- Compadre, há quanto tempo.
- Já faz um mês que não venho em sua residência, compadre.
- E aí, como andam as coisas?
- Compadre, para ser bem sincero, mais ou menos.
- O que foi que aconteceu, compadre?
- Foi por isso que estou aqui. Preciso de quinhentos reais emprestados, tenho uma divida a vencer hoje, se eu não pagar, pagarei um juro alto. O compadre tem para me emprestar?
- Tenho oitocentos reais guardados para quitar uma prestação no próximo dia vinte.
- No dia dez eu garanto que você estará com o seu dinheiro em mãos.
- Se for assim.
- Se não for pedir muito, passe-me os oitocentos.
- Mas o compadre não só carece de quinhentos?
- Tenho outros negócios pendentes na praça. Dia dez eu irei receber mil e duzentos reais.
- Amigo é para essas horas…
O dinheiro foi passado de uma mão a outra. O homem se despediu sorrindo, o outro ficou em casa meu ressabiado.

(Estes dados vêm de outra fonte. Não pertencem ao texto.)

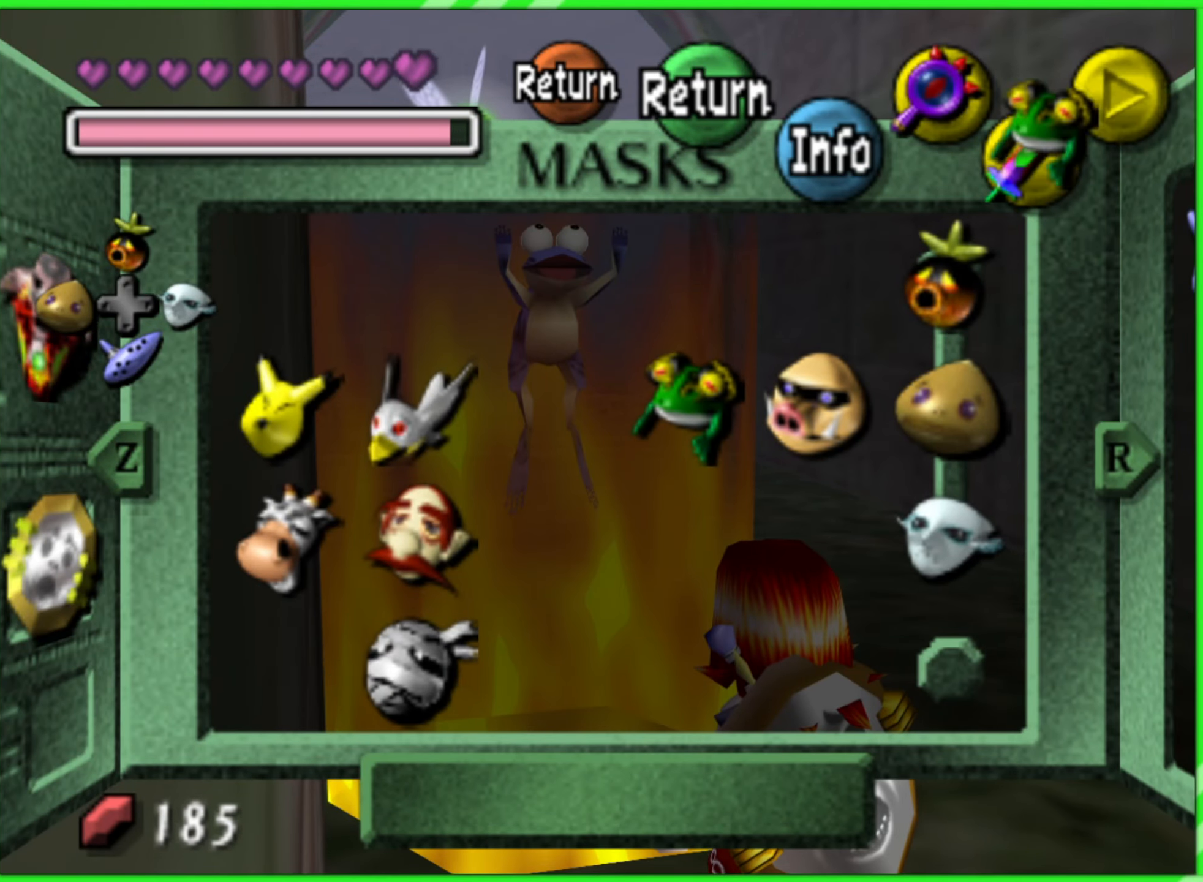
{"buttons": [], "left_stick": "center", "events": [[100, "START", "down"], [250, "START", "up"]]}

Os dias transcorreram, passou o dia dez, no décimo nono dia, o compadre que havia emprestado o dinheiro lembrou que o outro compadre ainda não tinha lhe devolvido os oitocentos reais. Ele então se dirigiu a residência do amigo.

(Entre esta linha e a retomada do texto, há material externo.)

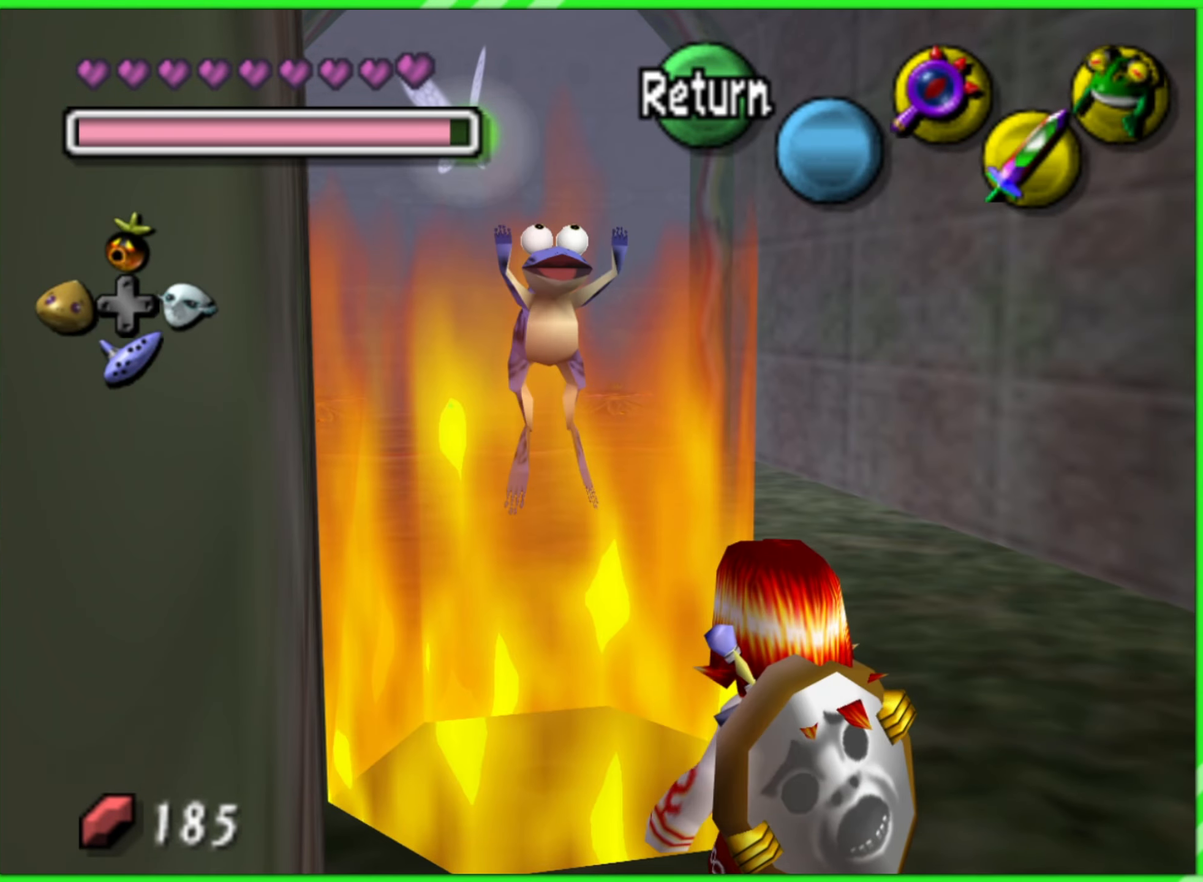
{"buttons": ["Z"], "left_stick": "center", "events": [[400, "Z", "down"]]}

Ao chegar defronte a casa, bateu palmas, chamou pelo compadre, após dez minutos de insistência, a esposa do camarada saiu à porta.
- Você está louco, compadre? Para que tanto barulho?
- Há dez minutos estou a chamar, pensei que não havia ninguém em casa.
- E mesmo assim continuou a gritar. Eu estava tomando banho.
- O compadre se encontra?
- Não. Ele saiu. Não, viajou. Só retorna amanhã à tarde.
- Precisava falar com ele ainda hoje.
- Só amanhã. Se for urgente terá que esperar. Um dia a menos, um dia a mais, tanto faz.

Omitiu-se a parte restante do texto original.